__Texte__.
== == ==
La Conférence épiscopale nationale du Congo (CENCO) s’est prononcée avec fermeté contre l’initiative de révision constitutionnelle portée par le président Félix Tshisekedi. Pour les prélats catholiques de la République démocratique du Congo, une telle modification risquerait de plonger le pays dans une instabilité institutionnelle grave et de fragiliser les fondements démocratiques. Cette prise de position officielle intensifie un débat qui anime la scène politique à Kinshasa depuis plusieurs mois.
L’Église catholique s’oppose fermement à la réforme
À travers une déclaration particulièrement vigoureuse, les évêques congolais considèrent qu’il est inopportun de toucher à la Loi fondamentale dans le climat actuel. La CENCO, dont l’influence sur l’opinion publique en RDC est historique, défend la Constitution de 2006 comme un socle de référence légitime, issu d’un consensus national obtenu après une longue période de transition. Les autorités ecclésiastiques craignent qu’une refonte textuelle ne serve à modifier les règles électorales pour favoriser le maintien du pouvoir actuel.
Le président Félix Tshisekedi avait suggéré, en octobre 2024, que le pays avait besoin d’une nouvelle Constitution plus en phase avec les réalités nationales. Le chef de l’État soutient que le texte en vigueur, rédigé sous influence étrangère, constituerait un frein au progrès de la nation. Une commission de réflexion devait initialement voir le jour en 2025. C’est précisément ce projet qui suscite l’inquiétude de l’Église, rejointe par une partie de la société civile et de l’opposition.
Une vigilance constante face aux risques de prolongation de pouvoir
L’hostilité des évêques s’inscrit dans une ligne de conduite historique. Déjà en 2015, sous la présidence de Joseph Kabila, la CENCO s’était dressée contre toute velléité de modifier la limitation des mandats. Elle avait également joué un rôle de médiateur crucial lors de l’accord de la Saint-Sylvestre en 2016 pour prévenir une crise majeure. Ce passé militant donne aujourd’hui un poids politique très important à leur parole.
Les prélats insistent sur le fait que la Constitution congolaise contient des articles dits intangibles, notamment ceux concernant le nombre et la durée des mandats présidentiels. Toucher à ces dispositions reviendrait, selon eux, à fragiliser tout l’édifice républicain. Si le camp présidentiel affirme qu’il ne s’agit pas de prolonger le mandat actuel mais de moderniser l’architecture de l’État, cet argument n’a pas convaincu la hiérarchie catholique, qui prône une application stricte des lois existantes.
== == ==
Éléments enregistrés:
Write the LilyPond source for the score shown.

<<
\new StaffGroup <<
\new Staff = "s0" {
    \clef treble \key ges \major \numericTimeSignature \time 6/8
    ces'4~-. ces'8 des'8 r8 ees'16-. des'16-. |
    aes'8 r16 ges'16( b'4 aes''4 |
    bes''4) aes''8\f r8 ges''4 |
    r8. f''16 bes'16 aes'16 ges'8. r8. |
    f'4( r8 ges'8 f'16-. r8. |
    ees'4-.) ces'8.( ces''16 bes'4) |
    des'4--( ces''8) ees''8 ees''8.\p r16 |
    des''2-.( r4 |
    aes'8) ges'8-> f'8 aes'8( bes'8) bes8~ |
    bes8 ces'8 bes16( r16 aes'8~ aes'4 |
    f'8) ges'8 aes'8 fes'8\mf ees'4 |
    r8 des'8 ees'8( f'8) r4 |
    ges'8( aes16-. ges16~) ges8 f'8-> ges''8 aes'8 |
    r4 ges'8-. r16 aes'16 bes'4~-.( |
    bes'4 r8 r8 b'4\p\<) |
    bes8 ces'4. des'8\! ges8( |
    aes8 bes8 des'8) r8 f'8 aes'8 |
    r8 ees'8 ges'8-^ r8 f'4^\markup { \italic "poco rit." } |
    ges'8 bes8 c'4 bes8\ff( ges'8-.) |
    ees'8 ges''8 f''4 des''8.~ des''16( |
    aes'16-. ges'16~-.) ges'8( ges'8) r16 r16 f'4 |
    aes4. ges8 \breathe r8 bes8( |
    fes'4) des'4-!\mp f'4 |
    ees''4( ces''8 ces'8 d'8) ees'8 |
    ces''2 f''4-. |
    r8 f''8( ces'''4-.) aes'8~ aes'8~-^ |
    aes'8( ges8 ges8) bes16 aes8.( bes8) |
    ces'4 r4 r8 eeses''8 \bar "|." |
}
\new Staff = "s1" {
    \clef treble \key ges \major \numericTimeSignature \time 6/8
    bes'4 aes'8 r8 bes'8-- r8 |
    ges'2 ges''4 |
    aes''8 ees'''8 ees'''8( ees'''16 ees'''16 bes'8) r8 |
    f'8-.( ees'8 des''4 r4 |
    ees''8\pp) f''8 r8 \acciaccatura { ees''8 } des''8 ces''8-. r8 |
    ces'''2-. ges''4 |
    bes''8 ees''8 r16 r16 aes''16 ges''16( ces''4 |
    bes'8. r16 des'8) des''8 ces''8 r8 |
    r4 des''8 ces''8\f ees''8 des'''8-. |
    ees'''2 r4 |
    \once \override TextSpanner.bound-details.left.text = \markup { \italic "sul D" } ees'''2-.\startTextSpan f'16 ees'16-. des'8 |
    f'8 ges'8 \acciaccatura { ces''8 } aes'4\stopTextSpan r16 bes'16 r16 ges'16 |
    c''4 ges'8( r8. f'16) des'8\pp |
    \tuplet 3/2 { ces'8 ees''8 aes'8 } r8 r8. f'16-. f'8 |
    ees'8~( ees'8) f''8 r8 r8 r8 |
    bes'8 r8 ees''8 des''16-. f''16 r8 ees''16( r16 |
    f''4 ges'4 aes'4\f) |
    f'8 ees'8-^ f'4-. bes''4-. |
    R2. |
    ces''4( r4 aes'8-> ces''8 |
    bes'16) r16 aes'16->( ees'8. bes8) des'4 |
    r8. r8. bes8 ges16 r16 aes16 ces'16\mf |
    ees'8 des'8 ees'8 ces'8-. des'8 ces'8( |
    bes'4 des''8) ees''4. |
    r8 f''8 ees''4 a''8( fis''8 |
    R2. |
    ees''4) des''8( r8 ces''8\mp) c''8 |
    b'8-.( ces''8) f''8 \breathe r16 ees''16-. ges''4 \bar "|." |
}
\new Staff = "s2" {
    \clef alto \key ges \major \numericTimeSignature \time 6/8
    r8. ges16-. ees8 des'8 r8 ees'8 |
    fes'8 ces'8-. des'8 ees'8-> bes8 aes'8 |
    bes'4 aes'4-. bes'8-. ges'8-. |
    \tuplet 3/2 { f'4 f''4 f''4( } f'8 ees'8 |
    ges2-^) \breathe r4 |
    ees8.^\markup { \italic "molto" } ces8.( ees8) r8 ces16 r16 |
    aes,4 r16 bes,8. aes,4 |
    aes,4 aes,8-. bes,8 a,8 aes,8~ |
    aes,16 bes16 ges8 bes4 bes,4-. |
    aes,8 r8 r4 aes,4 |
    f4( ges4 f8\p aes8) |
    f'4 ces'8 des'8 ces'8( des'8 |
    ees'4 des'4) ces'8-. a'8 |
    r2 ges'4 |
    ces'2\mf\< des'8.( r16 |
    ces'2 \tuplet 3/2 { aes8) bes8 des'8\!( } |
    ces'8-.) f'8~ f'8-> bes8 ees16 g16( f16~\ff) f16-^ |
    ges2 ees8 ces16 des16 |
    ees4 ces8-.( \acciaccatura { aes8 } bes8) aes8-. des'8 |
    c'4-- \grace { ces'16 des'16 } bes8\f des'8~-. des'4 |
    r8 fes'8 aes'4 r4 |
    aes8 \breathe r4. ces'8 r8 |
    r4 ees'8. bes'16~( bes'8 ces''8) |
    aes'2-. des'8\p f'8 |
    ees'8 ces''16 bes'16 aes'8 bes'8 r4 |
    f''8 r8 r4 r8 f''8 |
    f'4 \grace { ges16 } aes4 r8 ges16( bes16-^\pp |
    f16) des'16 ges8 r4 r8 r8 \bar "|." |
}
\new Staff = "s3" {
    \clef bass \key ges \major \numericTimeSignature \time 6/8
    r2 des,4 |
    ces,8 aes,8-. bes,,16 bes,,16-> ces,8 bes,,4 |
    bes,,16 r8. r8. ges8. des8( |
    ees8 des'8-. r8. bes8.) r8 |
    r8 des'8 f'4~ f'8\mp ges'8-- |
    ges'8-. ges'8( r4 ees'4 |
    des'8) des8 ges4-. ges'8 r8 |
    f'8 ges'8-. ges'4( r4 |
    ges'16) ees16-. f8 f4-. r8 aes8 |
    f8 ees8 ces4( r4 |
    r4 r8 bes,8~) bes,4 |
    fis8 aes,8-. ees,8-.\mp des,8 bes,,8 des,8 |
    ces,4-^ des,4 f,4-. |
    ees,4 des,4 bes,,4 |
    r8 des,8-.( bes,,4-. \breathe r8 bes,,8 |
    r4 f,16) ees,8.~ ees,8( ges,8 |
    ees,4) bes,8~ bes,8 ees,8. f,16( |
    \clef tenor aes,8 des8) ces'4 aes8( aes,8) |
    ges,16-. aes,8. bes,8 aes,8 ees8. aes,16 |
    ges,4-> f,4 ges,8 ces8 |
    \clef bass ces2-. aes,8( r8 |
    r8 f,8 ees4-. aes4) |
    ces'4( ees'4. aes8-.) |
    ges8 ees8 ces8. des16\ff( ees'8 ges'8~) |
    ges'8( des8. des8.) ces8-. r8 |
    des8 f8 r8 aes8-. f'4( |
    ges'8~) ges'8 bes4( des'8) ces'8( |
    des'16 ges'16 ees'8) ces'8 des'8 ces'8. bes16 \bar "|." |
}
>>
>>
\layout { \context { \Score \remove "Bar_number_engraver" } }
== == ==
__Travail à faire__.
**a.** D'après le texte, quand Félix Tshisekedi a-t-il suggéré que le pays avait besoin d'une nouvelle Constitution ?
**b.** Relevez toutes les années citées dans le texte, dans leur ordre d'apparition.

__Réponses attendues__.
**a.** En octobre 2024.

**b.** 2006, 2024, 2025, 2015, 2016